Fern (Hills) Lee, 509 Willow Lane, reports that “My grandfather was a member of the school board for many years. Later, when my father was clerk, the warrant for the teacher’s salary was written by him. His children carried it to school and gave it to the child of the treasurer who took it home to him. He (the treasurer) then wrote a check, which his child returned to the teacher each month.
“The pay was $35 per month and included all janitor work. Sometimes the teacher could con the older boys into helping.”
Sunday school and church also was held in the schoolhouse.
“At one time,” Lee recalled, “seven surrounding school districts had three-act plays, which they exchanged. This furnished programs for the year’s community meetings, except for Christmas and the last day of school.
Danny and Henry Dean Harkins, twin sons of Mrs. Ilo (Carter) Harkins, 721 S. Cedar, were among the 15 pupils from four families who attended Christian Ridge when it closed in 1955.
The family moved several times and they also were among the last students at Old Rantoul, Chestnut Grove and Lane when they closed.
The schoolhouse was moved about a half mile and remodeled into a home now occupied by Homer and Bernice Russell.
A sign on the front reads, “1888—District 19.” The date indicates that an earlier schoolhouse may have existed. An acre of land donated by the Baffrey family was returned to the farm when the school closed. Orville, Ida, Lena, Clarence and Billie Jean Baffrey all attended Christian Ridge School.
Helen Belt of Lane said that entertainers from Osawatomie came to community meetings and that a hat was passed at the end of the program. The entertainers were Bob Martin, Bill West and Caleb Burns.
“My husband, Bob, rode a horse to school in the late 1920s and early 1930s, which he kept in the horse barn. A vivid memory is when he charged his horse through a big snowdrift, only to discover someone had piled brush there and made it appear to be a snowdrift. He and the horse rolled over and over, but miraculously, they weren’t hurt.”
Bill Robinson, the husband of Claudine, a teacher at Christian Ridge in the 1940s, wrote a 16-verse poem about the school. Elaine (Hills) Dyer, Ottawa RFD 1, furnished this verse:
“It’s a school very dear, to everyone here, a school of which we are proud. It’s a pleasure to know it, and I hope we can show it, a school with great interest endowed.

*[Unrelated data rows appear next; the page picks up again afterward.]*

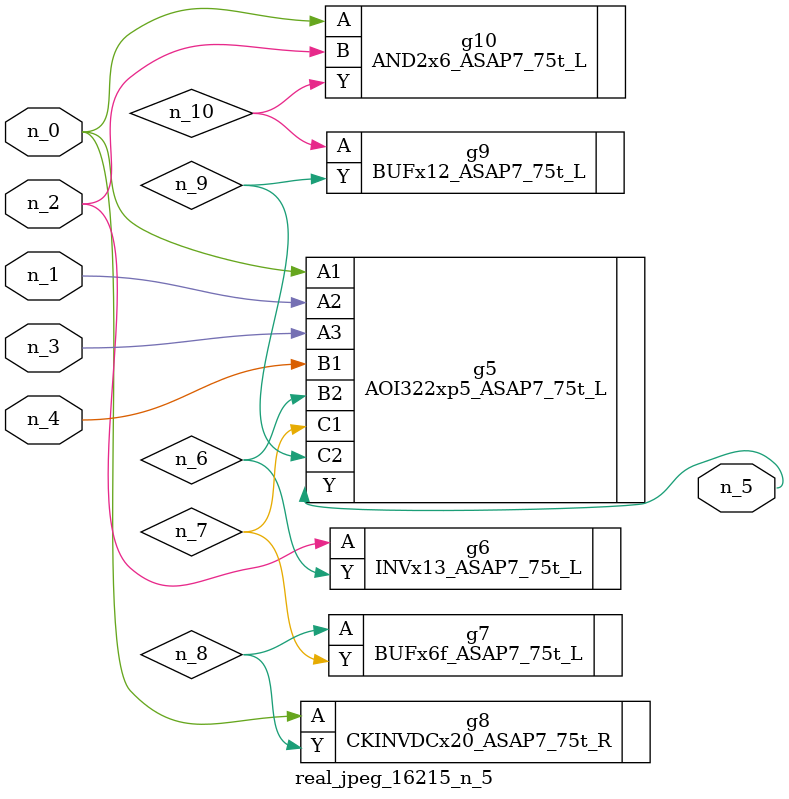
<source format=v>
module real_jpeg_16215_n_5 (n_4, n_0, n_1, n_2, n_3, n_5);

input n_4;
input n_0;
input n_1;
input n_2;
input n_3;

output n_5;

wire n_8;
wire n_6;
wire n_7;
wire n_10;
wire n_9;

AOI322xp5_ASAP7_75t_L g5 ( 
.A1(n_0),
.A2(n_1),
.A3(n_3),
.B1(n_4),
.B2(n_6),
.C1(n_7),
.C2(n_9),
.Y(n_5)
);

CKINVDCx20_ASAP7_75t_R g8 ( 
.A(n_0),
.Y(n_8)
);

AND2x6_ASAP7_75t_L g10 ( 
.A(n_0),
.B(n_2),
.Y(n_10)
);

INVx13_ASAP7_75t_L g6 ( 
.A(n_2),
.Y(n_6)
);

BUFx6f_ASAP7_75t_L g7 ( 
.A(n_8),
.Y(n_7)
);

BUFx12_ASAP7_75t_L g9 ( 
.A(n_10),
.Y(n_9)
);


endmodule
</source>
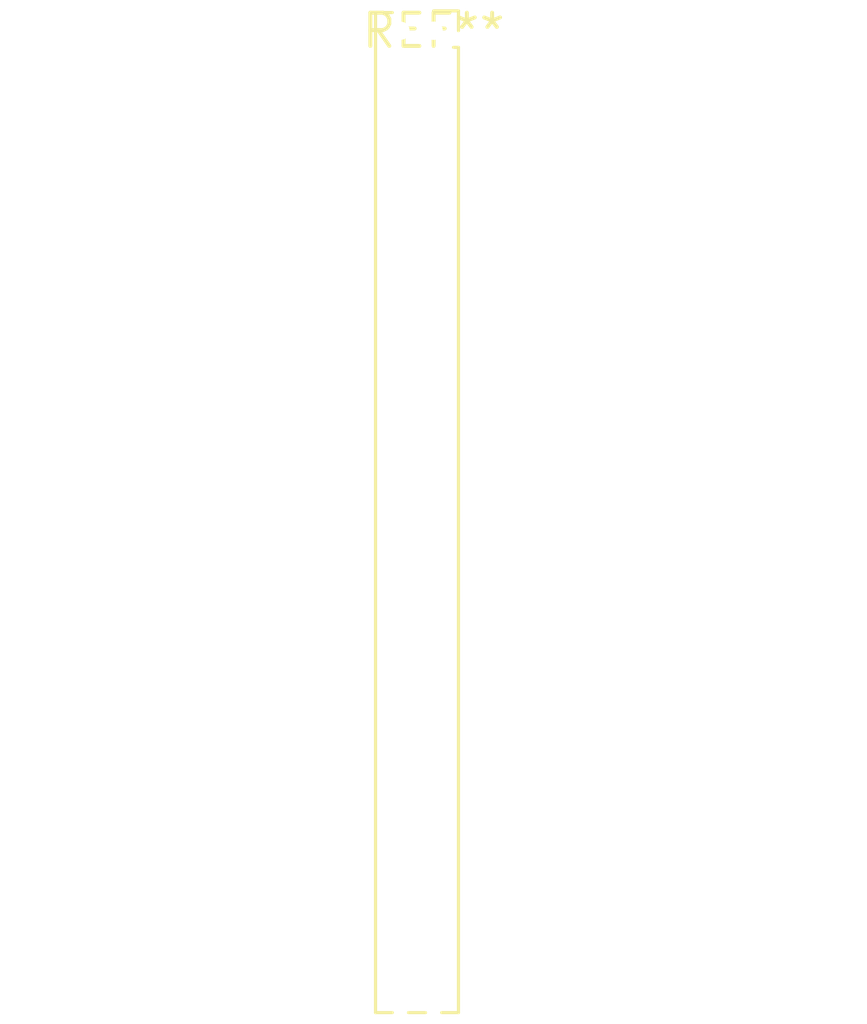
<source format=kicad_pcb>
(kicad_pcb (version 20240108) (generator pcbnew)

  (general
    (thickness 1.6)
  )

  (paper "A4")
  (layers
    (0 "F.Cu" signal)
    (31 "B.Cu" signal)
    (32 "B.Adhes" user "B.Adhesive")
    (33 "F.Adhes" user "F.Adhesive")
    (34 "B.Paste" user)
    (35 "F.Paste" user)
    (36 "B.SilkS" user "B.Silkscreen")
    (37 "F.SilkS" user "F.Silkscreen")
    (38 "B.Mask" user)
    (39 "F.Mask" user)
    (40 "Dwgs.User" user "User.Drawings")
    (41 "Cmts.User" user "User.Comments")
    (42 "Eco1.User" user "User.Eco1")
    (43 "Eco2.User" user "User.Eco2")
    (44 "Edge.Cuts" user)
    (45 "Margin" user)
    (46 "B.CrtYd" user "B.Courtyard")
    (47 "F.CrtYd" user "F.Courtyard")
    (48 "B.Fab" user)
    (49 "F.Fab" user)
    (50 "User.1" user)
    (51 "User.2" user)
    (52 "User.3" user)
    (53 "User.4" user)
    (54 "User.5" user)
    (55 "User.6" user)
    (56 "User.7" user)
    (57 "User.8" user)
    (58 "User.9" user)
  )

  (setup
    (pad_to_mask_clearance 0)
    (pcbplotparams
      (layerselection 0x00010fc_ffffffff)
      (plot_on_all_layers_selection 0x0000000_00000000)
      (disableapertmacros false)
      (usegerberextensions false)
      (usegerberattributes false)
      (usegerberadvancedattributes false)
      (creategerberjobfile false)
      (dashed_line_dash_ratio 12.000000)
      (dashed_line_gap_ratio 3.000000)
      (svgprecision 4)
      (plotframeref false)
      (viasonmask false)
      (mode 1)
      (useauxorigin false)
      (hpglpennumber 1)
      (hpglpenspeed 20)
      (hpglpendiameter 15.000000)
      (dxfpolygonmode false)
      (dxfimperialunits false)
      (dxfusepcbnewfont false)
      (psnegative false)
      (psa4output false)
      (plotreference false)
      (plotvalue false)
      (plotinvisibletext false)
      (sketchpadsonfab false)
      (subtractmaskfromsilk false)
      (outputformat 1)
      (mirror false)
      (drillshape 1)
      (scaleselection 1)
      (outputdirectory "")
    )
  )

  (net 0 "")

  (footprint "PinSocket_2x30_P1.27mm_Vertical" (layer "F.Cu") (at 0 0))

)

</source>
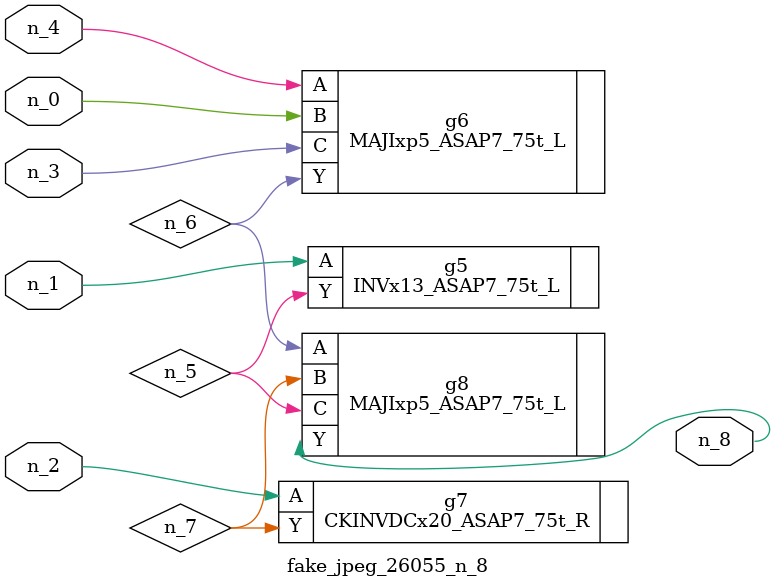
<source format=v>
module fake_jpeg_26055_n_8 (n_3, n_2, n_1, n_0, n_4, n_8);

input n_3;
input n_2;
input n_1;
input n_0;
input n_4;

output n_8;

wire n_6;
wire n_5;
wire n_7;

INVx13_ASAP7_75t_L g5 ( 
.A(n_1),
.Y(n_5)
);

MAJIxp5_ASAP7_75t_L g6 ( 
.A(n_4),
.B(n_0),
.C(n_3),
.Y(n_6)
);

CKINVDCx20_ASAP7_75t_R g7 ( 
.A(n_2),
.Y(n_7)
);

MAJIxp5_ASAP7_75t_L g8 ( 
.A(n_6),
.B(n_7),
.C(n_5),
.Y(n_8)
);


endmodule
</source>
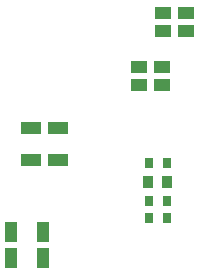
<source format=gtp>
G04 Layer_Color=8421504*
%FSLAX24Y24*%
%MOIN*%
G70*
G01*
G75*
%ADD10R,0.0433X0.0669*%
%ADD11R,0.0669X0.0433*%
%ADD12R,0.0276X0.0354*%
%ADD13R,0.0551X0.0433*%
%ADD14R,0.0374X0.0394*%
D10*
X2182Y2113D02*
D03*
X1119D02*
D03*
X2182Y3000D02*
D03*
X1119D02*
D03*
D11*
X2679Y6468D02*
D03*
Y5405D02*
D03*
X1791Y6468D02*
D03*
Y5405D02*
D03*
D12*
X5705Y5300D02*
D03*
X6295D02*
D03*
X6295Y4017D02*
D03*
X5705D02*
D03*
X5705Y3445D02*
D03*
X6295D02*
D03*
D13*
X6938Y10289D02*
D03*
Y9698D02*
D03*
X6169Y10289D02*
D03*
Y9698D02*
D03*
X5381Y8478D02*
D03*
Y7887D02*
D03*
X6150Y8478D02*
D03*
Y7887D02*
D03*
D14*
X6315Y4659D02*
D03*
X5685D02*
D03*
M02*

</source>
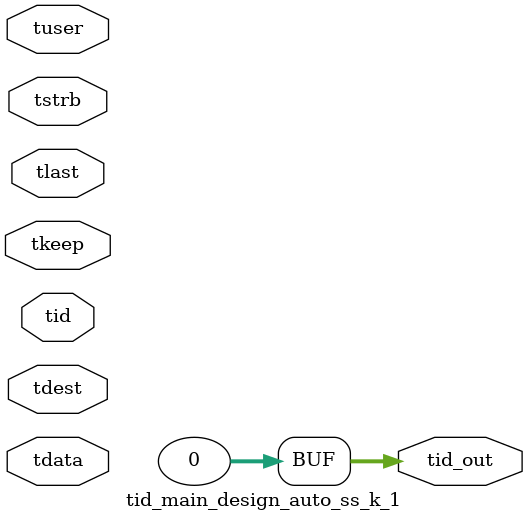
<source format=v>


`timescale 1ps/1ps

module tid_main_design_auto_ss_k_1 #
(
parameter C_S_AXIS_TID_WIDTH   = 1,
parameter C_S_AXIS_TUSER_WIDTH = 0,
parameter C_S_AXIS_TDATA_WIDTH = 0,
parameter C_S_AXIS_TDEST_WIDTH = 0,
parameter C_M_AXIS_TID_WIDTH   = 32
)
(
input  [(C_S_AXIS_TID_WIDTH   == 0 ? 1 : C_S_AXIS_TID_WIDTH)-1:0       ] tid,
input  [(C_S_AXIS_TDATA_WIDTH == 0 ? 1 : C_S_AXIS_TDATA_WIDTH)-1:0     ] tdata,
input  [(C_S_AXIS_TUSER_WIDTH == 0 ? 1 : C_S_AXIS_TUSER_WIDTH)-1:0     ] tuser,
input  [(C_S_AXIS_TDEST_WIDTH == 0 ? 1 : C_S_AXIS_TDEST_WIDTH)-1:0     ] tdest,
input  [(C_S_AXIS_TDATA_WIDTH/8)-1:0 ] tkeep,
input  [(C_S_AXIS_TDATA_WIDTH/8)-1:0 ] tstrb,
input                                                                    tlast,
output [(C_M_AXIS_TID_WIDTH   == 0 ? 1 : C_M_AXIS_TID_WIDTH)-1:0       ] tid_out
);

assign tid_out = {1'b0};

endmodule


</source>
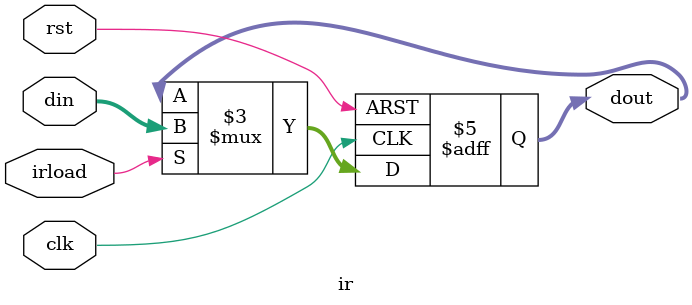
<source format=v>
/*指令寄存器，存储要执行的指令*/

//注意：该寄存器是时钟的下降沿有效
module ir(din,clk,rst,irload,dout);
input clk, rst, irload;
input [7:0]din;
output reg[7:0]dout;

always @(negedge clk or negedge rst )
	if(!rst) 
		dout<=0;
	else if(irload)
	   dout<=din;
endmodule
</source>
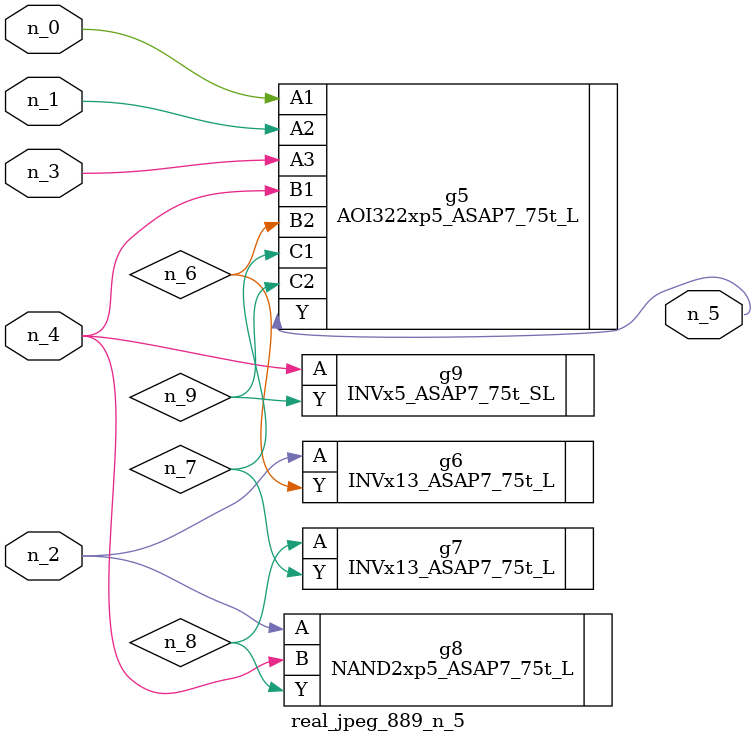
<source format=v>
module real_jpeg_889_n_5 (n_4, n_0, n_1, n_2, n_3, n_5);

input n_4;
input n_0;
input n_1;
input n_2;
input n_3;

output n_5;

wire n_8;
wire n_6;
wire n_7;
wire n_9;

AOI322xp5_ASAP7_75t_L g5 ( 
.A1(n_0),
.A2(n_1),
.A3(n_3),
.B1(n_4),
.B2(n_6),
.C1(n_7),
.C2(n_9),
.Y(n_5)
);

INVx13_ASAP7_75t_L g6 ( 
.A(n_2),
.Y(n_6)
);

NAND2xp5_ASAP7_75t_L g8 ( 
.A(n_2),
.B(n_4),
.Y(n_8)
);

INVx5_ASAP7_75t_SL g9 ( 
.A(n_4),
.Y(n_9)
);

INVx13_ASAP7_75t_L g7 ( 
.A(n_8),
.Y(n_7)
);


endmodule
</source>
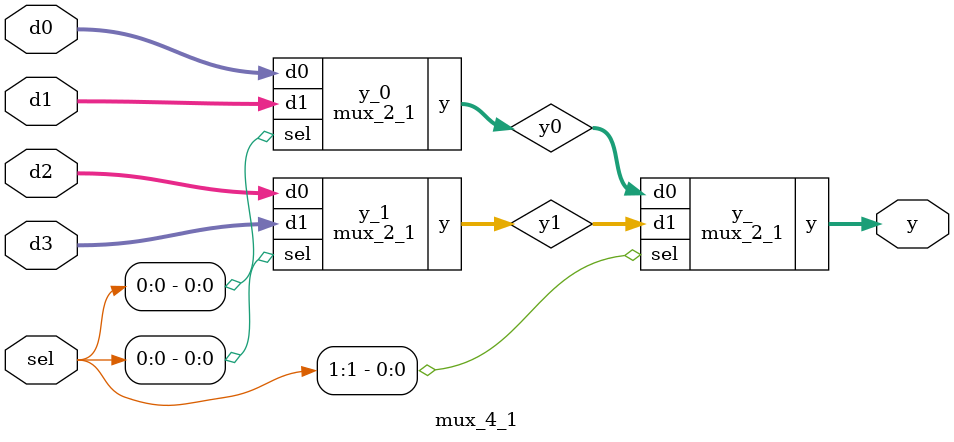
<source format=sv>

module mux_2_1
(
  input  [3:0] d0, d1,
  input        sel,
  output [3:0] y
);

  assign y = sel ? d1 : d0;

endmodule

//----------------------------------------------------------------------------
// Task
//----------------------------------------------------------------------------

module mux_4_1
(
  input  [3:0] d0, d1, d2, d3,
  input  [1:0] sel,
  output [3:0] y
);

  // Task:
  // Implement mux_4_1 using three instances of mux_2_1

    wire [3:0] y1;
    mux_2_1 y_1
    (
      .sel(sel[0]),
      .d1(d3), .d0(d2),
      .y(y1)
    );

    wire [3:0] y0;
    mux_2_1 y_0
    (
      .sel(sel[0]),
      .d1(d1), .d0(d0),
      .y(y0)
    );

    mux_2_1 y_
    (
      .sel(sel[1]),
      .d1(y1), .d0(y0),
      .y(y)
    );

endmodule

</source>
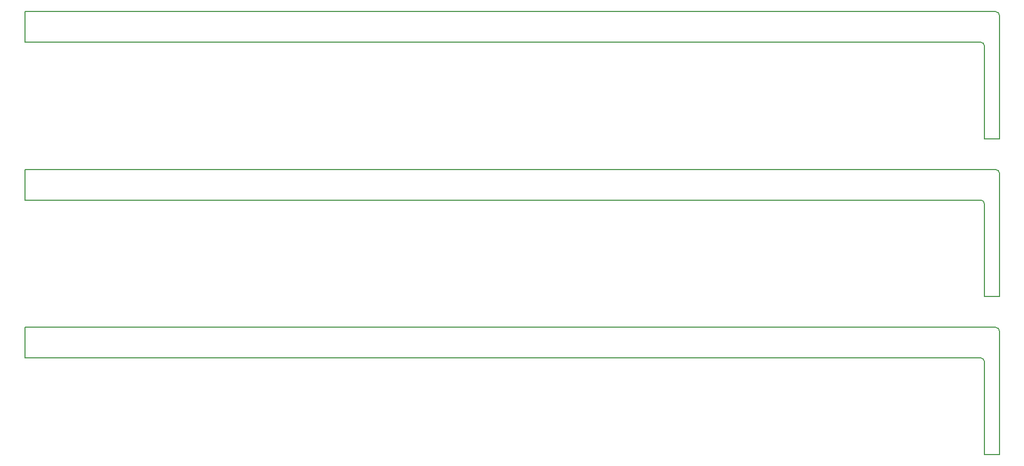
<source format=gbo>
G04*
G04 #@! TF.GenerationSoftware,Altium Limited,Altium Designer,19.0.12 (326)*
G04*
G04 Layer_Color=32896*
%FSLAX44Y44*%
%MOMM*%
G71*
G01*
G75*
%ADD21C,0.1270*%
D21*
X1559500Y666000D02*
G03*
X1554500Y671000I-5000J0D01*
G01*
X1584500Y714640D02*
G03*
X1578140Y721000I-6360J0D01*
G01*
X0Y671000D02*
Y721000D01*
Y671000D02*
X1554500D01*
X0Y721000D02*
X1474500D01*
X1559500D01*
Y514000D02*
Y666000D01*
X1554500Y671000D02*
X1554500D01*
X1559500Y721000D02*
X1578140D01*
X1584500Y514000D02*
Y714640D01*
X1559500Y514000D02*
X1584500D01*
X1559500Y409000D02*
G03*
X1554500Y414000I-5000J0D01*
G01*
X1584500Y457640D02*
G03*
X1578140Y464000I-6360J0D01*
G01*
X0Y414000D02*
Y464000D01*
Y414000D02*
X1554500D01*
X0Y464000D02*
X1474500D01*
X1559500D01*
Y257000D02*
Y409000D01*
X1554500Y414000D02*
X1554500D01*
X1559500Y464000D02*
X1578140D01*
X1584500Y257000D02*
Y457640D01*
X1559500Y257000D02*
X1584500D01*
X1559500Y152000D02*
G03*
X1554500Y157000I-5000J0D01*
G01*
X1584500Y200640D02*
G03*
X1578140Y207000I-6360J0D01*
G01*
X0Y157000D02*
Y207000D01*
Y157000D02*
X1554500D01*
X0Y207000D02*
X1474500D01*
X1559500D01*
Y0D02*
Y152000D01*
X1554500Y157000D02*
X1554500D01*
X1559500Y207000D02*
X1578140D01*
X1584500Y0D02*
Y200640D01*
X1559500Y0D02*
X1584500D01*
M02*

</source>
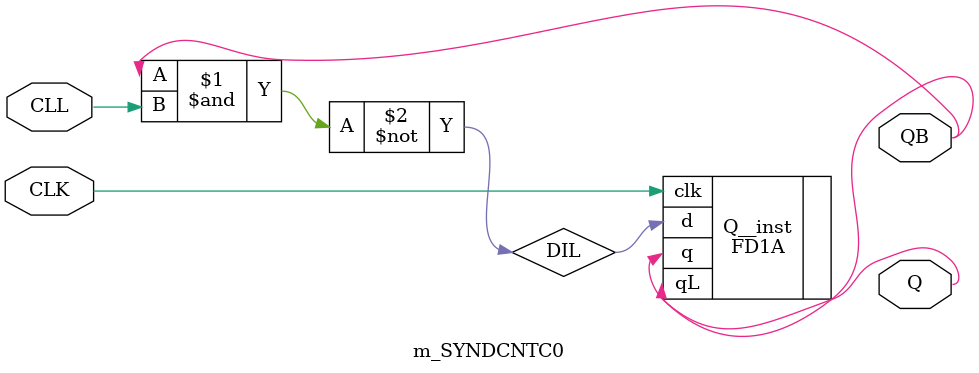
<source format=sv>
module m_SYNDCNTC0                                                              //[LEGO.NET:00207] MODULE SYNDCNTC0;
(                                                                               //[LEGO.NET:00207] MODULE SYNDCNTC0;

    input    CLK,                                                               //[LEGO.NET:00209] INPUTS	CLK,CLL;
    input    CLL,                                                               //[LEGO.NET:00209] INPUTS	CLK,CLL;
    output    Q,                                                                //[LEGO.NET:00210] OUTPUTS	Q,QB;
    output    QB                                                                //[LEGO.NET:00210] OUTPUTS	Q,QB;
);                                                                              //[LEGO.NET:00207] MODULE SYNDCNTC0;
                                                                                //[LEGO.NET:00211] LEVEL FUNCTION;
wire DIL;                                                                       //[LEGO.NET:00214] DIL_(DIL) = ND2A(QB,CLL);		/* clear/count */

assign DIL = ~(QB & CLL);                                                       //[LEGO.NET:00214] DIL_(DIL) = ND2A(QB,CLL);		/* clear/count */

FD1A Q__inst (.q(QB),.qL(Q),.d(DIL),.clk(CLK));                                 //[LEGO.NET:00216] Q_(QB,Q) = FD1A(DIL,CLK);

endmodule                                                                       //[LEGO.NET:00218] END MODULE;

</source>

“The playgrounds about it, (there no one can doubt it) ten thousands of pleasures may bring. A quality high, that no money can buy, the envy of even a king.”
Other teachers at Christian Ridge were Maude Bray, Vada (Nofsinger) Mack, Ambrose Whytal, Frances Lefferson, Olive Brown, Belle Lehew, Verna Blunk, Luicile Kinder, Allie Hyton and a Mrs. Bircksfield, who was the last teacher.
Some school board members were Dennis Harkins, Floyd Carter, Newton Doman, Ansel Hills, Ray Belt and Louis Needham.
The last students to attend the school were Bill and Virgil Jones, Ralph, Darrel, Wanda, Roy and Ray Taylor, Norma and Katy Huston, Valeria, Danny, Henry, Dean, Phillip, Davy Joe and Dixie Lee Harkins.
Former students still living in Franklin County include Bob Belt, Elaine (Hills) Dyer, Elmo Shepherd, Dorothy (Hills) Chrisjohn, Fern (Hills) Lee, Clifford Hettler, Delores (Jones) Needham, Katy (Huston) Cunningham, Marilyn (Johnston) Waddle, Mildred (Carter) Higdon and Faith (Betz) James.